The Last of the Mohicans - by James Fenimore Cooper

CHAPTER 9

"Be gay securely; Dispel, my fair, with smiles, the tim'rous

clouds, That hang on thy clear brow."--Death of Agrippina

The sudden and almost magical change, from the stirring

incidents of the combat to the stillness that now reigned

around him, acted on the heated imagination of Heyward like

some exciting dream. While all the images and events he had

witnessed remained deeply impressed on his memory, he felt a

difficulty in persuading him of their truth. Still ignorant

of the fate of those who had trusted to the aid of the swift

current, he at first listened intently to any signal or

sounds of alarm, which might announce the good or evil

fortune of their hazardous undertaking.

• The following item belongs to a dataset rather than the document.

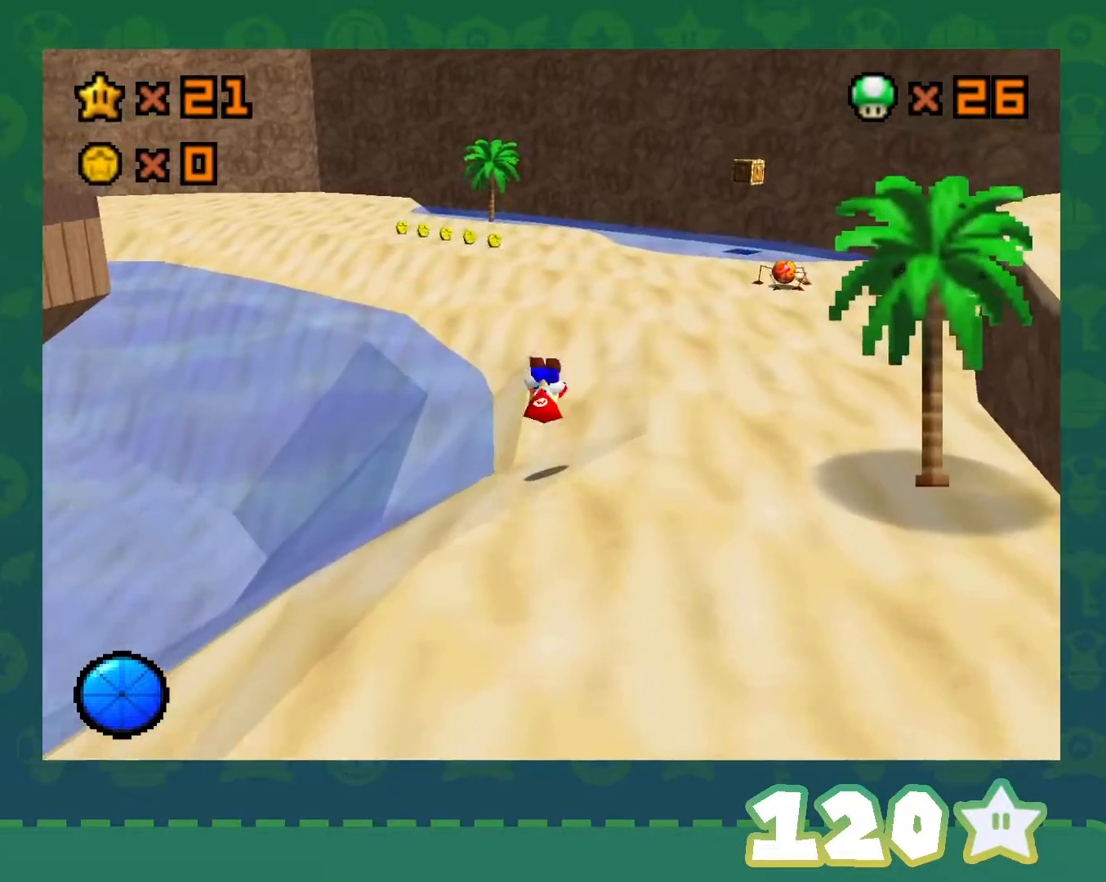
{"buttons": [], "left_stick": "right", "events": [[83, "C_RIGHT", "down"], [217, "C_RIGHT", "up"], [250, "C_RIGHT", "down"], [433, "C_RIGHT", "up"], [467, "left_stick", "right"]]}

His attention was,

however, bestowed in vain; for with the disappearance of

Uncas, every sign of the adventurers had been lost, leaving

him in total uncertainty of their fate.

In a moment of such painful doubt, Duncan did not hesitate

to look around him, without consulting that protection from

the rocks which just before had been so necessary to his

safety. Every effort, however, to detect the least evidence

of the approach of their hidden enemies was as fruitless as

the inquiry after his late companions. The wooded banks of

the river seemed again deserted by everything possessing

animal life. The uproar which had so lately echoed through

the vaults of the forest was gone, leaving the rush of the

waters to swell and sink on the currents of the air, in the

unmingled sweetness of nature. A fish-hawk, which, secure

on the topmost branches of a dead pine, had been a distant

spectator of the fray, now swooped form his high and ragged

perch, and soared, in wide sweeps, above his prey; while a

jay, whose noisy voice had been stilled by the hoarser cries

of the savages, ventured again to open his discordant

throat, as though once more in undisturbed possession of his

wild domains. Duncan caught from these natural

accompaniments of the solitary scene a glimmering of hope;

and he began to rally his faculties to renewed exertions,

with something like a reviving confidence of success.

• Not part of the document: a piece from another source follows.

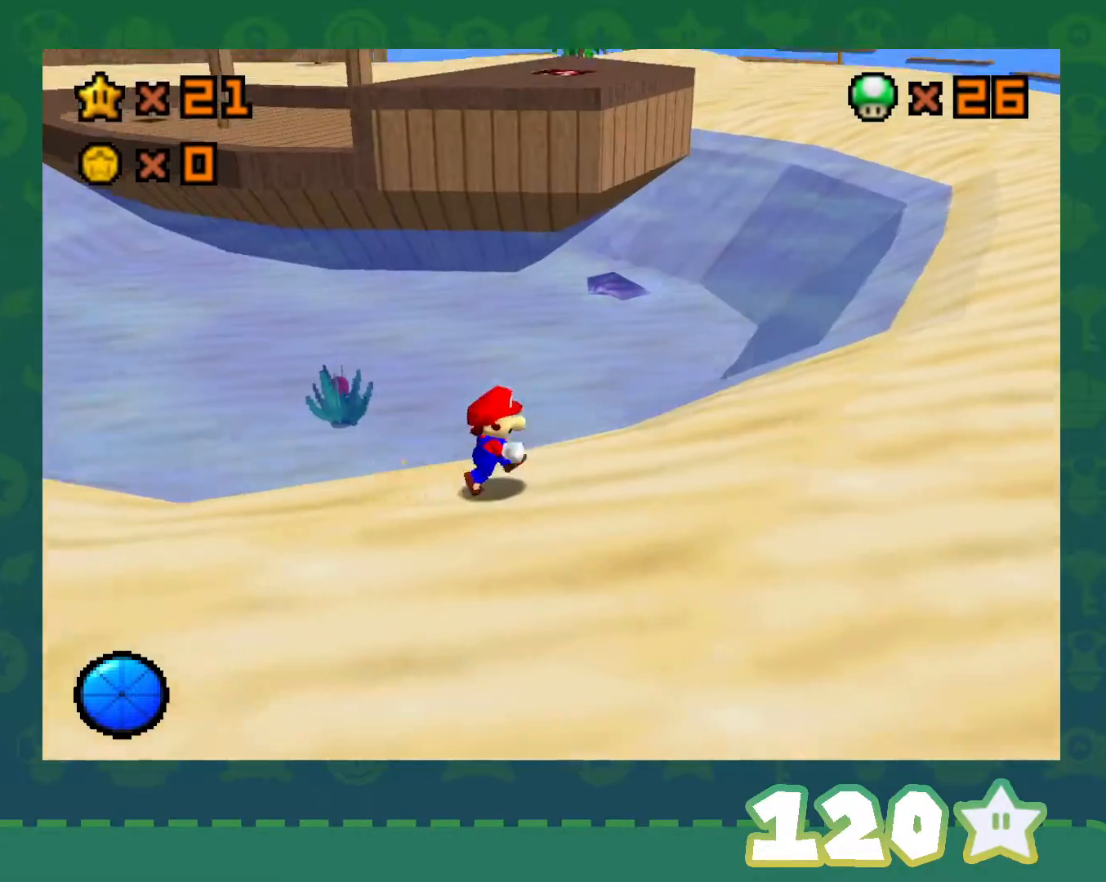
{"buttons": [], "left_stick": "right", "events": []}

"The Hurons are not to be seen," he said, addressing David,

who had by no means recovered from the effects of the

stunning blow he had received; "let us conceal ourselves in

the cavern, and trust the rest to Providence."

"I remember to have united with two comely maidens, in

lifting up our voices in praise and thanksgiving," returned

the bewildered singing-master; "since which time I have been

visited by a heavy judgment for my sins. I have been mocked

with the likensss of sleep, while sounds of discord have

rent my ears, such as might manifest the fullness of time,

and that nature had forgotten her harmony."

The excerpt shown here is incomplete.